With experience, you will recognize some blocks quickly because you have analyzed something similar before. You know its purpose and don't have to delve into every last detail. Also keep in mind that engineers vary in quality. Just because a schematic is drawn and a product actually built doesn't mean it was designed well. I've seen some pretty horrendous things get produced. These would be prone to failure easily outside nominal conditions, be generally flaky, or whatever. All you really know is that the product works most of the time at close to the nominal intended conditions. Beyond that, be a little skeptical.

Of course this is a common problem, so things that are intended to be repaired in the field should have a "service manual". This will give the schematic, sometimes a little theory of operation, and most importantly, a trouble shooting chart. Since you seem to be doing this professionally, you should be able to get hold of the service manuals.

As a example, here is a quick analisys of the top left block of your schematic:

You should be able to see right away this is the power input block. If nothing else, it says "AC Input" at the left. There are basically two common AC input power blocks. The old ones run the AC input into a big iron transformer that runs at the power line frequency. That will have a secondary, often with multiple taps, to produce the lower voltages which are then rectified and filtered to make the unregulated DC supplies. The more modern kind full wave rectifies the AC line. This DC is then chopped at high frequency and run thru a much smaller transformer to make the AC for the roughly regulated DC supplies.

It should be immediately obvious this AC input is of the second kind. The four diodes in the middle are arranged in a classic full wave bridge configuration. See the diamond shape made by 4 diodes a little right of center. That's a pattern your eyes will pickup quickly with a little experience. If you've never seen one before, think about it a little and see how it works. Once you've done that, you should be able to quickly recognize a full wave bridge next time you see one. The full wave bridge also nicely divides the circuit into the AC part on the left and the DC part on the right. Again, T5 should pop out to you as a classic balun filter, which is something you should expect to see in this kind of AC input block. The rest of the crap left of the balun you can just assume is for filtering and spike suppression with little reason to analyze it in detail.

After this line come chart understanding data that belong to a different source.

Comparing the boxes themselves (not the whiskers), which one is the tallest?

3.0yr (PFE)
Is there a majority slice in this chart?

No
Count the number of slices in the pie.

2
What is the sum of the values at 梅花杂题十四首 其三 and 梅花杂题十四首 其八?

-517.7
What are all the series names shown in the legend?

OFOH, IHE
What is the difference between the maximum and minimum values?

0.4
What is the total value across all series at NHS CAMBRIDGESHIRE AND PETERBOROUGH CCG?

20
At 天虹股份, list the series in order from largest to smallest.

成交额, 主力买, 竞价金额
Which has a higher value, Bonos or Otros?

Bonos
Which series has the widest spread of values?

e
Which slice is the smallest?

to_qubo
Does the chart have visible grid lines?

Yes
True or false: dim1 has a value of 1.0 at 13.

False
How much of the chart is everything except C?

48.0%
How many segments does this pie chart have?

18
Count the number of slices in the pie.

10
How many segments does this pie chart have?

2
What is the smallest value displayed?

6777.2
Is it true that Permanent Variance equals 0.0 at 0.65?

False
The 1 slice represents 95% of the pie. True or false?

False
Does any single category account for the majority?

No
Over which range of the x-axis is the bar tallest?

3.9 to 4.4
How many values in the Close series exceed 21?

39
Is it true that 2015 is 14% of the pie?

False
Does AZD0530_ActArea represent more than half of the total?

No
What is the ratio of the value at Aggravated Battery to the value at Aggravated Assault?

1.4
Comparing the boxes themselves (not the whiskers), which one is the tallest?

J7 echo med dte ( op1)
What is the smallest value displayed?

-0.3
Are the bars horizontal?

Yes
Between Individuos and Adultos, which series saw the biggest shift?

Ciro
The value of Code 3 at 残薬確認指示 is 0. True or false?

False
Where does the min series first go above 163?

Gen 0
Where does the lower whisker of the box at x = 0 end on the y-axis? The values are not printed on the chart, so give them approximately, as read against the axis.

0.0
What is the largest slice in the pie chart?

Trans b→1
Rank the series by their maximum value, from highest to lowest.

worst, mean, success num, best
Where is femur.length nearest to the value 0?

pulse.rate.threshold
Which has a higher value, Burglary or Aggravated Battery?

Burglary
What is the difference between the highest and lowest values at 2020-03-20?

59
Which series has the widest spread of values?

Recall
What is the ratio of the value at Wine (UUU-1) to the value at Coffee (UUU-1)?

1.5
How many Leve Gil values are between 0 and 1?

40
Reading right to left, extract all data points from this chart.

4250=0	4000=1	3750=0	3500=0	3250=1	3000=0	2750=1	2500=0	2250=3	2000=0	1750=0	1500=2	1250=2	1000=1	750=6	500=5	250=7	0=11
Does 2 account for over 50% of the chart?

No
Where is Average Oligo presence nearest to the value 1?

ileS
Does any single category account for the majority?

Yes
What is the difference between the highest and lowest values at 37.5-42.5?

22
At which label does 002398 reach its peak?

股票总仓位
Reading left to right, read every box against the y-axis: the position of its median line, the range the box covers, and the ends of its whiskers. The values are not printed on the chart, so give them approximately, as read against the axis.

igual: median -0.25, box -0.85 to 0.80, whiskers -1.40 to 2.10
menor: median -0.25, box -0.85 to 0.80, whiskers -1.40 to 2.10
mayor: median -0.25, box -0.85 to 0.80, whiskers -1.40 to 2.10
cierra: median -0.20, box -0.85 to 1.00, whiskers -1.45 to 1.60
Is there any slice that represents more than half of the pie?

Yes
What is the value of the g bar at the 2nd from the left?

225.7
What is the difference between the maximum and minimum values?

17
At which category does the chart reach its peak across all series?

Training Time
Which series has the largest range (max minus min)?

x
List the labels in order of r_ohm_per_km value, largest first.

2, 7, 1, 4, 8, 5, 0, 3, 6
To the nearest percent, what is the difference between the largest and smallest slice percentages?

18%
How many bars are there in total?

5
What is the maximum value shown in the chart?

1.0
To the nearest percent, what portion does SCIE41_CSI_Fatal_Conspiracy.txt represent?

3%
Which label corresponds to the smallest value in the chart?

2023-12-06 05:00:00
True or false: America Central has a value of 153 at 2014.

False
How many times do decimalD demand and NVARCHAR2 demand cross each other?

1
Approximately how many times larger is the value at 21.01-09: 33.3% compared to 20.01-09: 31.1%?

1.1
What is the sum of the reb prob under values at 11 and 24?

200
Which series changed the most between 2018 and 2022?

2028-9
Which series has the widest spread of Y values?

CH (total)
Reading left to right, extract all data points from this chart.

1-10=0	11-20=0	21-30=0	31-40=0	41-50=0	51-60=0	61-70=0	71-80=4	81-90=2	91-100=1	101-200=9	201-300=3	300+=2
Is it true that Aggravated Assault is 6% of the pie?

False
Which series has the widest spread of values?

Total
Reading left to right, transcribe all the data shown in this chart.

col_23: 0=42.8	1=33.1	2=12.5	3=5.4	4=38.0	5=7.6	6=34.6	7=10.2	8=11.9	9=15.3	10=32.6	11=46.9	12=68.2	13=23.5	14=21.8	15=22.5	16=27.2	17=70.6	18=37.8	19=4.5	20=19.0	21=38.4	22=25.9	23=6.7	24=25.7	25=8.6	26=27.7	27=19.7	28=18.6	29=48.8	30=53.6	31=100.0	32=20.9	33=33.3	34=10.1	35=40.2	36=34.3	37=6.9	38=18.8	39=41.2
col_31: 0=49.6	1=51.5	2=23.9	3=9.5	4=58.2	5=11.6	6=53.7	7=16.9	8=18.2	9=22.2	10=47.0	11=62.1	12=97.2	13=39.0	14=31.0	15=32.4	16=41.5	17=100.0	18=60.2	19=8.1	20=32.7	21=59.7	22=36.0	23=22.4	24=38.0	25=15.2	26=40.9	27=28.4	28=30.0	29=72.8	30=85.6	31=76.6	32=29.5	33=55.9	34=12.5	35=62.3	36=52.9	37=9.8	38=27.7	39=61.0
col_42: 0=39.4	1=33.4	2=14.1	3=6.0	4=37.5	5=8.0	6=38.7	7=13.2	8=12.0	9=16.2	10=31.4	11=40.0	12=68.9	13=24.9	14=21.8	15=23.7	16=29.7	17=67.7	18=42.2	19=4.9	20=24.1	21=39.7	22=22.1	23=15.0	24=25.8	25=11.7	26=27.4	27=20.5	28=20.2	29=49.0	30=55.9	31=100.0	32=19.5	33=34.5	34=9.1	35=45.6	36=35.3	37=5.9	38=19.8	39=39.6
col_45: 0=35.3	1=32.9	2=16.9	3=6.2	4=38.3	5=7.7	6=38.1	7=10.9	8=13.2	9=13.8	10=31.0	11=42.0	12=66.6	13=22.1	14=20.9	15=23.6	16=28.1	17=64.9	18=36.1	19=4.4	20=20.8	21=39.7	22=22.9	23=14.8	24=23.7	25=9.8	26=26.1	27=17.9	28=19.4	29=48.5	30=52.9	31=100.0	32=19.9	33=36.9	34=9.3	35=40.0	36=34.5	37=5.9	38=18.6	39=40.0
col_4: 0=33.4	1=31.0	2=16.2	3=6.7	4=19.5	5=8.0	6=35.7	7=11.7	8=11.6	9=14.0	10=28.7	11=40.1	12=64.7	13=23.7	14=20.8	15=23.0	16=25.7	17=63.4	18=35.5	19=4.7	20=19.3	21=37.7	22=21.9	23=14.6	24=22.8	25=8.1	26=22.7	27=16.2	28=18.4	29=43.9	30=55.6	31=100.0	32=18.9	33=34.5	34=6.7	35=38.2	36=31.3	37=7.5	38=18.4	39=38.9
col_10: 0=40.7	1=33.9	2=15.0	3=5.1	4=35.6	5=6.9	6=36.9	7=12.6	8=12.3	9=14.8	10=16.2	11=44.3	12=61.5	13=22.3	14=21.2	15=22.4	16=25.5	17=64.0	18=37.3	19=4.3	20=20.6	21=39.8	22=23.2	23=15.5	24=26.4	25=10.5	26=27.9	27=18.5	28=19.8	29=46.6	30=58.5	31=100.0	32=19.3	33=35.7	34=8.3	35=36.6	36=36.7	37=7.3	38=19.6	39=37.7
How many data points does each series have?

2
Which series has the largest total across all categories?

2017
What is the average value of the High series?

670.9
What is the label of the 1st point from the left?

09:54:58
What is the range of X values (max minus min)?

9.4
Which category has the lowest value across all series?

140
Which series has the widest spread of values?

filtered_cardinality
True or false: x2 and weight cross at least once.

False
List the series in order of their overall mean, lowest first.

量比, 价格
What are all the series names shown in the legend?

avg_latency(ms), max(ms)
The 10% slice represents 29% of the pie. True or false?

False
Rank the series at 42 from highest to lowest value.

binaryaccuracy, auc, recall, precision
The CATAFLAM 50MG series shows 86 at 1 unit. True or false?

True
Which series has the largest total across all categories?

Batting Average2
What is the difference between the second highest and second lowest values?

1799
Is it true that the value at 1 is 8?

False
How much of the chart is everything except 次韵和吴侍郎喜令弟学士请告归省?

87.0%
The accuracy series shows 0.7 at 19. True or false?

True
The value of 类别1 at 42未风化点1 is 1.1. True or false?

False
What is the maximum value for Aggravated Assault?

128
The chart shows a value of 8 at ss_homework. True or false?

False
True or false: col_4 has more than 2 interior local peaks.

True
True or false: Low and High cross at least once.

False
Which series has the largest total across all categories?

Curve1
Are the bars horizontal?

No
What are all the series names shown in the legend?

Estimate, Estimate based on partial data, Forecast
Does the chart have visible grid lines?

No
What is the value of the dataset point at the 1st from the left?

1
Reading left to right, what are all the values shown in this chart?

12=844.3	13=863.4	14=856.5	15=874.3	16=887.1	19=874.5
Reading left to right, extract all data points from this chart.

There is one cute trick here worth noting and filing away for future reference. Note the 230V/115V switch at the top. Analyze the circuit with the switch in the 230V position first. In that mode it is a basic full wave bridge that will charge up the combination of C5 and C6 to the magnitude of the peak voltage difference bewteen the L and N inputs. So far so good. Now mentally throw the switch to the 115V position and think about what is happening very carefully. You should study this in detail yourself, but very breifly there is now a charge pump going on so that plus and minus the peak magnitude will appear accross C5 and C6. This will result in roughly the same DC voltage with 115V input as with 230V input and the switch in the other position.

This method is sortof a hybrid between old and new. More modern AC power input circuits just full wave rectify what comes in and deal with the resulting wider range of DC by adjusting how that is chopped up to drive the internal high frequency power transformer. Most recently designed power supplies now feature "universal power input", generally from 90-260 Volts at 50-60 Hz, which covers wall power accross the globe.

So you should have roughly 325 V total, with about half of that (about 160 V) accross each of C5 and C6.

I'm not going to go thru the whole circuit, but this is how you proceed. Go block by block, keeping in mind the overall problem the designer was trying to address, and that the designer was only human and the circuit you see is probably "good enough" but not necessarily a examplar of excellent design.